BOOK REVIEW / Russian about

A PATRIOT IN BERLIN by Piers Paul Read Weidenfeld pounds 15.99

THIS new novel is said by the publisher to be "cast in the form of a post-Cold War thriller". Is this form of words meant to imply that some larger artistic purpose is pouring itself into the mould of a lesser genre? Or to keep the thriller buff from comparing it too closely to the real thing?

It's probably a bit of both. Read manipulates big ideas among his espionage trappings, and the elements of suspense begin more promisingly and are resolved more neatly than slack patches in the middle manage to sustain. Read's natural clarity of mind gets impatient to throw light into every murky cul-de-sac. He even makes Russian names and their confusing diminutives easy to follow.

He is more interested in the conflict of art and state in shifting political climates. Cold War smuggling of icons out of Russia to decorate the houses of the Western bourgeoisie has resulted in the nasty Berlin murders of art dealers with which this novel opens. A debate about 20th-century art grumbles on throughout. Soviet diehards argue that abstract art is doodling rubbish - "icons of nihilism" - while the West keeps an open mind until it sees the price tags.

The book is set in Moscow just after the 1992 coup against Gorbachev has failed, when KGB agents are fidgeting about job security, and Berlin, where a major exhibition of modern Russian art which was banned during the Soviet regime is being organised by a female American art expert.

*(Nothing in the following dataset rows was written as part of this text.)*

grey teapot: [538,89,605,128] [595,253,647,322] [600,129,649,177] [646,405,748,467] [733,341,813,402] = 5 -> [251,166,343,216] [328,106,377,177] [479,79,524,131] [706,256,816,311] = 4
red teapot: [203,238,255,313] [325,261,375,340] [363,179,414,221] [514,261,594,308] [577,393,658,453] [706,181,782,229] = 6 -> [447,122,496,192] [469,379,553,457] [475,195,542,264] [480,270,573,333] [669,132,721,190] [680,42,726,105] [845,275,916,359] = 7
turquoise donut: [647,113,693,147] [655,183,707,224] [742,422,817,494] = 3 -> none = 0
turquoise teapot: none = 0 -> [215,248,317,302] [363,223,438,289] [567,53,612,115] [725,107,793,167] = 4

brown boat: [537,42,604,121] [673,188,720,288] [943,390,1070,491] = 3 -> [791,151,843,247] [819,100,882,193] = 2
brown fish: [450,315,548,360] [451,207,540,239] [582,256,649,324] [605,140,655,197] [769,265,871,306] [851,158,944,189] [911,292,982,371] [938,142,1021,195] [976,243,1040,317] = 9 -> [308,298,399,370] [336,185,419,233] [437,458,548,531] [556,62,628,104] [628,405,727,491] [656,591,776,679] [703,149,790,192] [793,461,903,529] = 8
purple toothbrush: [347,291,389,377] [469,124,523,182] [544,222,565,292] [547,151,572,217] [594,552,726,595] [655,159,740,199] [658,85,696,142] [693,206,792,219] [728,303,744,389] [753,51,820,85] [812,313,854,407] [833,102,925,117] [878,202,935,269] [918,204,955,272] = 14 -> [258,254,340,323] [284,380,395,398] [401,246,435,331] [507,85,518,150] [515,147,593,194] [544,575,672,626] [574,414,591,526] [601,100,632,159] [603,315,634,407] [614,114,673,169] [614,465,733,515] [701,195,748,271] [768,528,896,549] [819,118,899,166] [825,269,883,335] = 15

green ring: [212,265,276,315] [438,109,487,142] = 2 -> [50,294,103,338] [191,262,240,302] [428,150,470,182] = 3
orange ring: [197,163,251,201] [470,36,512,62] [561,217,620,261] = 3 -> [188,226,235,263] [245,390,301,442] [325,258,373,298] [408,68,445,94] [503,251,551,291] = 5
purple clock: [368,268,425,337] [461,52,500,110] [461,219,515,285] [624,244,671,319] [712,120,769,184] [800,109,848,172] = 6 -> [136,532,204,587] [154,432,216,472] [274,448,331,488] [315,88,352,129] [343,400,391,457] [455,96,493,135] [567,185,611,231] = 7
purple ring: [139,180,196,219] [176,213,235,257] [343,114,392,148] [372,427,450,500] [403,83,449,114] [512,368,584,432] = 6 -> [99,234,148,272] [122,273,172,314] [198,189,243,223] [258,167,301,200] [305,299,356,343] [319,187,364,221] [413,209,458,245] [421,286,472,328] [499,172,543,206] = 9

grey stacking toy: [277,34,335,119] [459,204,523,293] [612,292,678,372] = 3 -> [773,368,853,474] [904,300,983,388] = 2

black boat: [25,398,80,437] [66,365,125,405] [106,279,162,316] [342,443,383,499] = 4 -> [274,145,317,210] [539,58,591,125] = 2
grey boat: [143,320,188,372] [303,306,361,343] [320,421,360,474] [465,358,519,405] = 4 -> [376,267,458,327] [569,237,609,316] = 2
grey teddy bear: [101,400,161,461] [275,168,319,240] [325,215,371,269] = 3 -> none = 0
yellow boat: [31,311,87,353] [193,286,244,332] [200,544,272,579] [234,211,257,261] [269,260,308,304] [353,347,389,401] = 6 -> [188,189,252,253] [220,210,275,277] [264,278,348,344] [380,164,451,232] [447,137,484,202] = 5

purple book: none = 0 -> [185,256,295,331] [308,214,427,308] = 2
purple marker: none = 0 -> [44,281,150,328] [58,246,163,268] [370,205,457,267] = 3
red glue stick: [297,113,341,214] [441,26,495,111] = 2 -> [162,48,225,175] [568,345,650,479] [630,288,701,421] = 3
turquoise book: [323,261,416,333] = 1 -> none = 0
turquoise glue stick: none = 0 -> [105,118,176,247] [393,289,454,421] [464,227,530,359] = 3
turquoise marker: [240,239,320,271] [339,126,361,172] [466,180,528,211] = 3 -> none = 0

The intrigue is carried not so much by characters as types. There is a shabby secret policeman of the New Russian Federation, Gerasimov, who plods on as shabbily as he did in the KGB. He pursues, by contrast, an ex-KGB "zealot" called Orlov who clings passionately to the old Soviet ideals and has devised his own international agenda involving multiple passports and cunning disguises (including black dye for his beard, which seems very Graham Greene).

In Berlin, former Stasi agents creep round the American exhibition organiser, Francesca McDermott, who jogs, washes properly and wishes she'd brought her own de-caffeinated coffee. She is assisted by a mysterious Moscow art expert called Serliov, who is engaged to round up the "dissident" modern art that is still in Russia, though even a nodding reader would recognise him as one of Orlov's manifestations.

Orlov is the patriot of the title, a "Disgusted of Lubyanka" figure who resents Gorbachev and Shevardnadze for having let the Wall come down at all. Perhaps it is unreasonable to expect in-depth characterisation of someone who is already wearing a half dozen masks and speaking as many languages, but Francesca uses the single adjective "dashing" so repetitively about Orlov/Serliov that you begin to wonder if he is literally whizzing from room to room. Still, Francesca falls for this Russian so shockingly hard that she is abruptly transformed from distinguished no-nonsense art authority to smitten love-puppet. "Who wants art when you can have life?" she gushes. And later:

"No life awaits me back in Boston. You are now my life."

"I came back to explain."

"You don't have to."

"I love Russia."

"I know."

Alarmingly sentimental dialogue such as this sets in for a melodramatic finale to the affair, and the conclusion to this otherwise bracing novel.